Additional phase IV clinical trials to document long-term efficacy and safety are highly recommended. All trials must follow the principles of the newly revised Declaration of Helsinki and must be approved by either a central or the local institutional review board (IRB). Trial planning, design, conduct and data analysis should be done in close consultation with biostatisticians to assure proper sample size and power calculations, as well as the appropriate analysis of the outcomes of efficacy parameters. In such trials, all investigators are encouraged to make use of widely available validated instruments such as the I-PSS, the QOL questionnaire, and other instruments, which are widely available and will make the data more transparent to the readership of biomedical journals.

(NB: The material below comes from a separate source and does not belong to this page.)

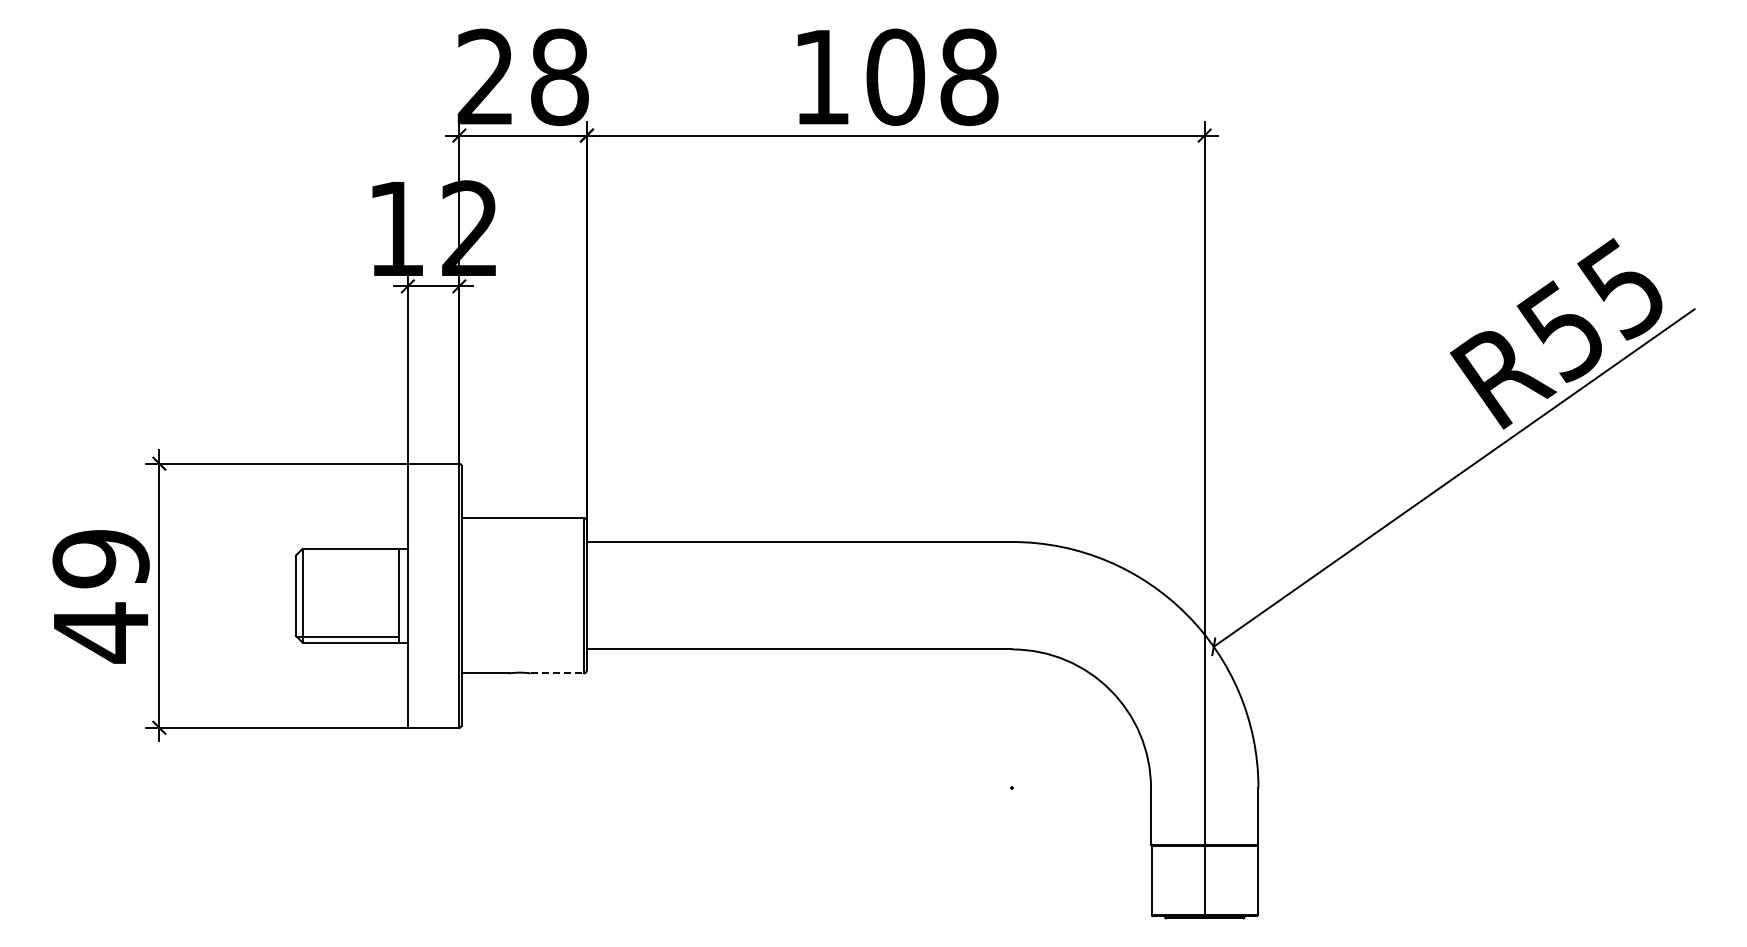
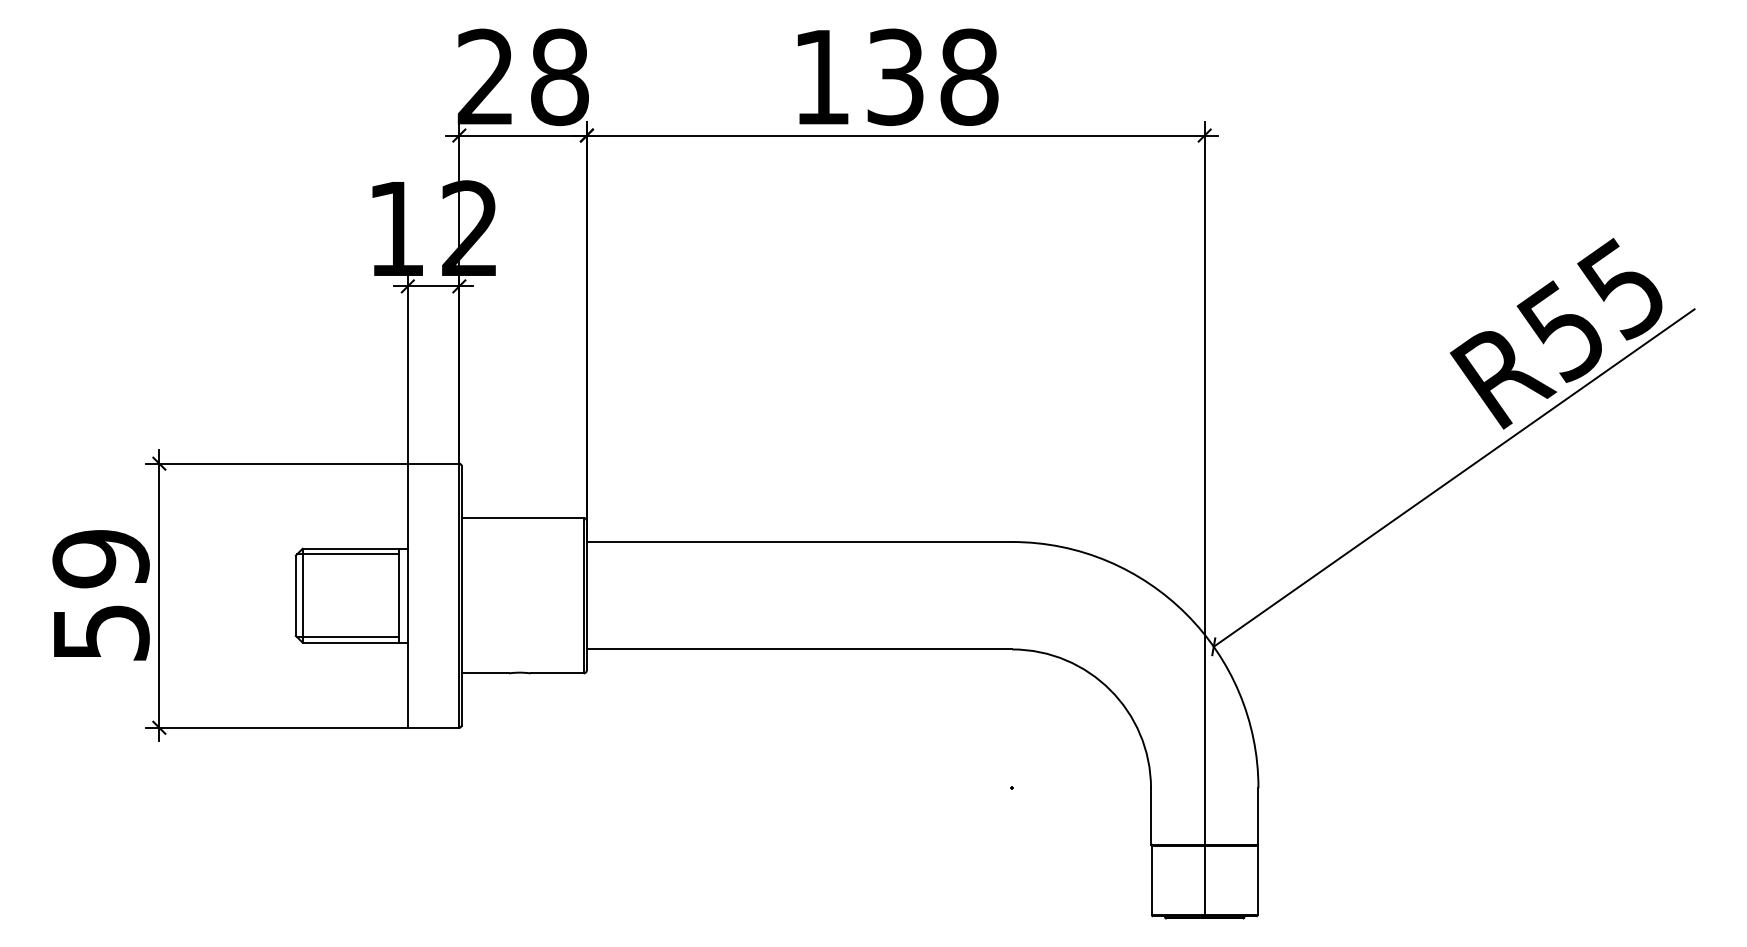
text at (895, 76): 108 -> 138
line at (347, 554): none -> present
text at (101, 632): 49 -> 59
line at (557, 673): dashed -> solid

Regarding the reporting of trials, several standards have been published and should be followed (JAMA 1994;272:1926–1931; JAMA 1997;277:927–934).
Information on how to obtain the full proceedings volume can be obtained through Professor Saad Khoury, M.D., Hopital de la Pitie, Urologie, 83 Blvd. de L’Hopital, Cedex 13, Paris 75634, France, Phone: 33 1 42 17 71 20, Fax: 33 1 42 17 71 22, Email: khoury@pzatique.fr.
Main Points.
Diagnostic tests were classified as recommended, optional, or not recommended (except in special cases). Recommended tests/techniques included patient histories, quantification of symptoms, physical exam including a digital rectal exam, urinalysis, a PSA test (in many cases), and frequency-volume charts for patients with nocturia.
In patients for whom surgery is not clearly imperative, the conference noted a number of elements that should be part of the shared decision process between provider and patient on what, if any, therapy should be adopted.
Acceptable treatment options include watchful waiting, both alpha adrenergic receptor blockers and 5α-reductase inhibitor therapy, urethral stents (for high-risk patients), thermotherapy with temperatures greater than 45°C, transurethral incision of the prostate (TUIP), and tissue ablative techniques.
The consultation endorsed nomenclature reforms aimed at achieving greater precision.